When people need advice on matters of a most personal nature, they turn to Ask Eric Stuff, the occasional feature wherein Eric gets asked stuff and sometimes sort of answers the questions, indirectly.
All of these questions were actually asked by actual people. You can submit your own queries here. [link outdated] Please note that Eric cannot respond personally to each question, because a lot of them are really stupid.
Dear Eric: What should I do with my hair? — Indecisive
Dear Indie: Clean it out of the bathroom sink, for starters.

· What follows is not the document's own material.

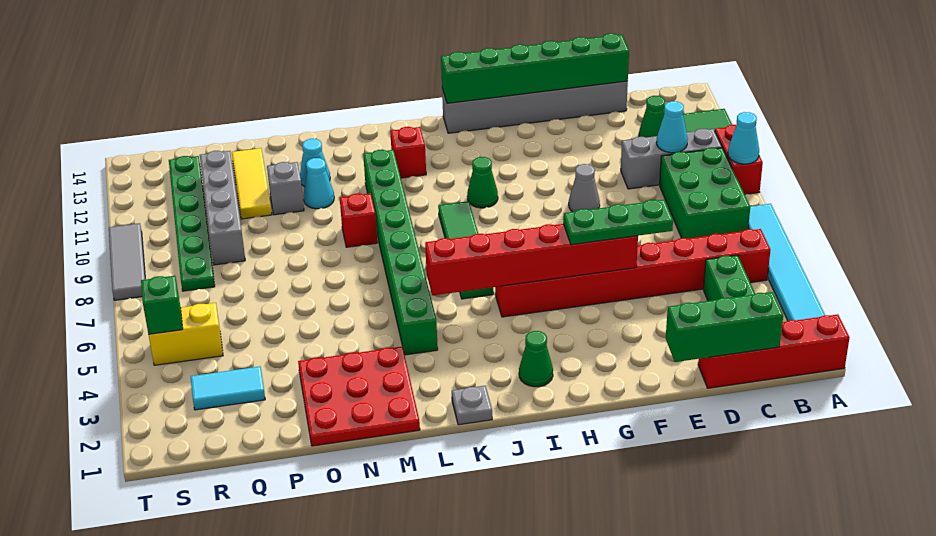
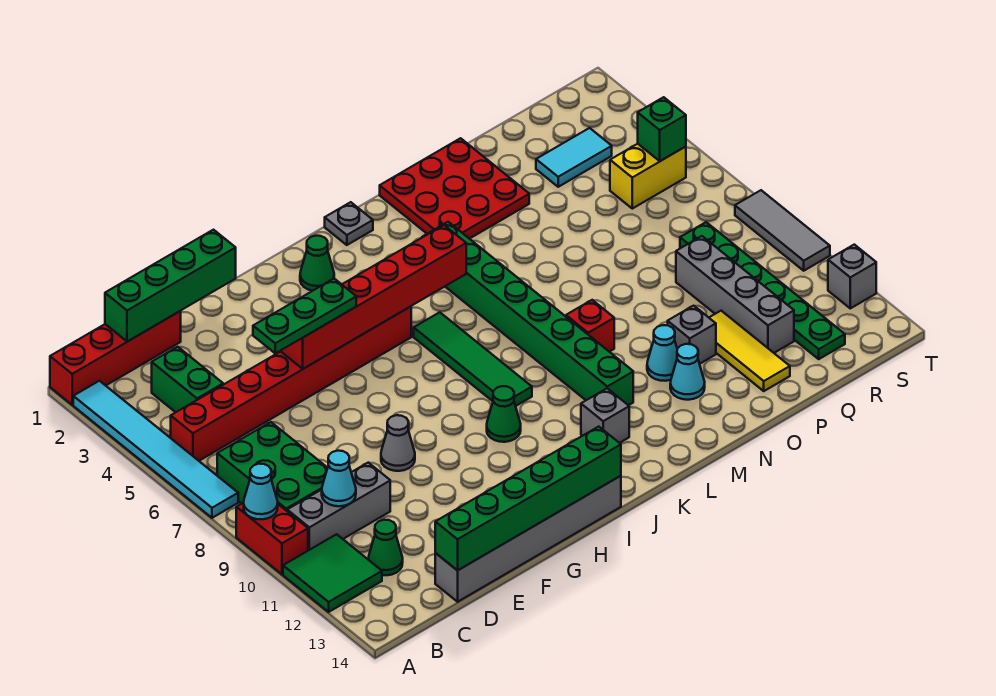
green 1x3 brick [666,292,783,362] -> green 1x4 brick [105,230,236,342]
red 1x1 brick [390,127,426,178] -> grey 1x1 brick [581,388,629,443]
none -> grey 1x1 brick [828,245,876,308]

Dear Eric: Do you believe in love at first sight? — Hopelessly In Love
Dear Hopeless: It depends on how powerful the binoculars are, and whether the curtains are drawn.

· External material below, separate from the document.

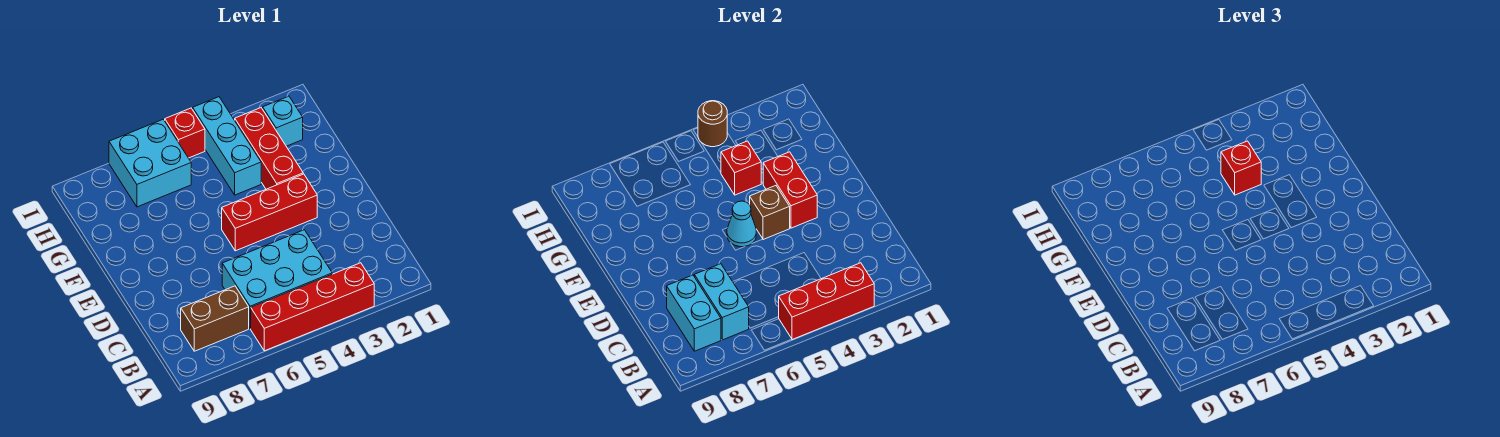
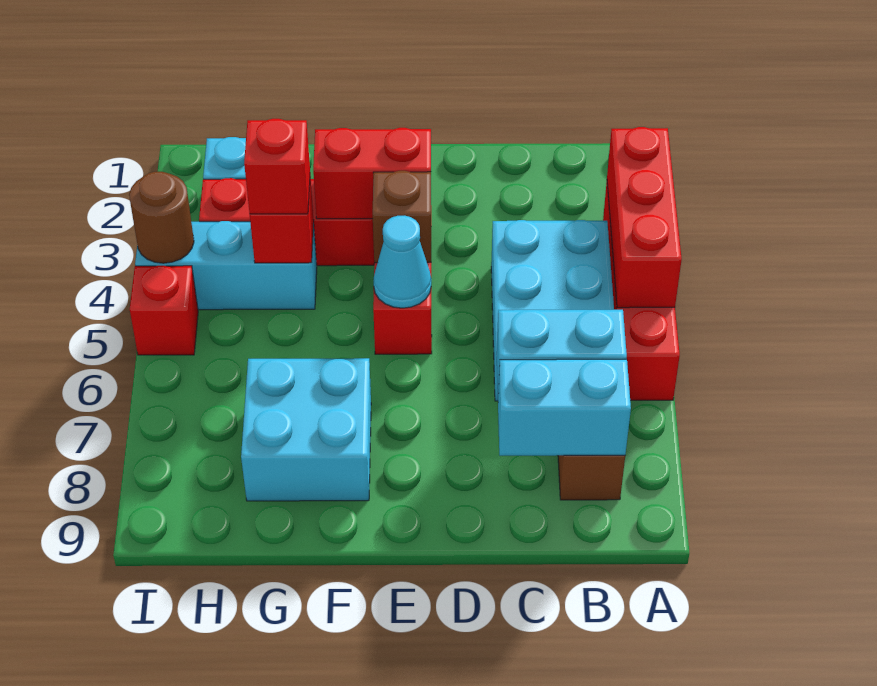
cyan 2x2 brick [109,119,191,207] -> cyan 2x2 brick moved to [241,358,371,501]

Dear Eric: Is it a waste of time to play video games? My wife says I should turn them off and play with my newborn son. What do you think? — LacksvitaminD
Dear Lax: This cannot be a real question. A grown man who plays video games — and yet who claims to be married and even to have procreated? Please.
Dear Eric: Who would win in a fistfight between Super-Dell and the geeky Dell computer kid? — Don King Wannabe
Dear Wannabe: The Dell computer kid has more muscle mass than Super-Dell, as does your average kitten. However, Super-Dell has all the powers of the Dark Lord Satan. I’d call it a draw.
Dear Eric: How many lawyers does it take to screw in a lightbulb? — Curious Carl
Dear Curi: It only takes one lawyer to screw anything.
Dear Eric: Every time I try to give my girlfriend a kiss she pulls away at the last second. Is there something wrong with me? — Dumbfounded in Denver
Dear Dumb: Yes. You keep calling this woman your “girlfriend” when she clearly wants nothing to do with you.
Dear Eric: What’s the difference between Coke and Pepsi? — Cola Lover
Dear Bubbles: “Coke” is short for “cocaine,” which is a highly addictive chemical substance. “Pepsi” is short for “Coca-Cola,” which is a highly addictive chemical substance.
Dear Eric: What do you think of Orson Scott Card’s comment in one of his columns that you are the “funniest humor writer in America?” — Online Reader of Meaningless Columns
Dear Misquoter: Actually, he said I’m the “funniest Mormon writer,” and while “humor” and “Mormon” are similar, they are not exactly synonyms. At any rate, to answer your question, I’m flattered. I thought Card’s “Ender’s Game” was really funny, too.
Dear Eric: Do people think you’re funny in real life? Or do they just feel sorry for you and give you that curtesy smile? — Holding my breath till you answer
Dear Breathless: It’s more courtesy than curtesy, but yes, there’s a condescending smile involved. As for feeling sorry for me, if I can’t have people’s respect, I have no problem taking their pity. (Or their money.)
Dear Eric: If dogs sweat through their tongues, what are their armpits for? — Hot Dog
Dear Hotty: Same as humans’ armpits: for making comical flatulence noises.
Dear Eric: Why do people at work who have less experience and appear to be far less qualified than the rest of us seem to get promoted faster than everyone else? — Busy Beaver
Dear Beavie: I can’t really relate, because no one I work with has less experience or is less qualified than I am. But if what you say is true, then I must be due for a promotion. Do they usually get raises, too? Because I could really use one.
Dear Eric: Why do guys make girls cry so much? — Teary in Texas
Dear Tex: Because it’s easy.
These columns are a fair amount of work to write -- easier than some, harder than others -- but the end result is usually that I have nothing to say in the commentary. Sorry.
I will mention, though, that it was at Mr. Scott Card's Web site -- www.hatrack.com -- that he said the thing about me being funny. And that "Ender's Game" isn't actually funny, but "Saints" kind of is, but mostly not.
It was pointed out to me by 1,000,000 different readers (including Mr. Scott Card himself) that he did, in fact, call me the "funniest humor writer in America." It was in one of his columns, here. However, on the front page of his site -- which is where I was looking -- he only said "funniest Mormon writer." I am even more flattered that the qualification "Mormon" was not included in his original praise, since there aren't that many funny Mormons anyway.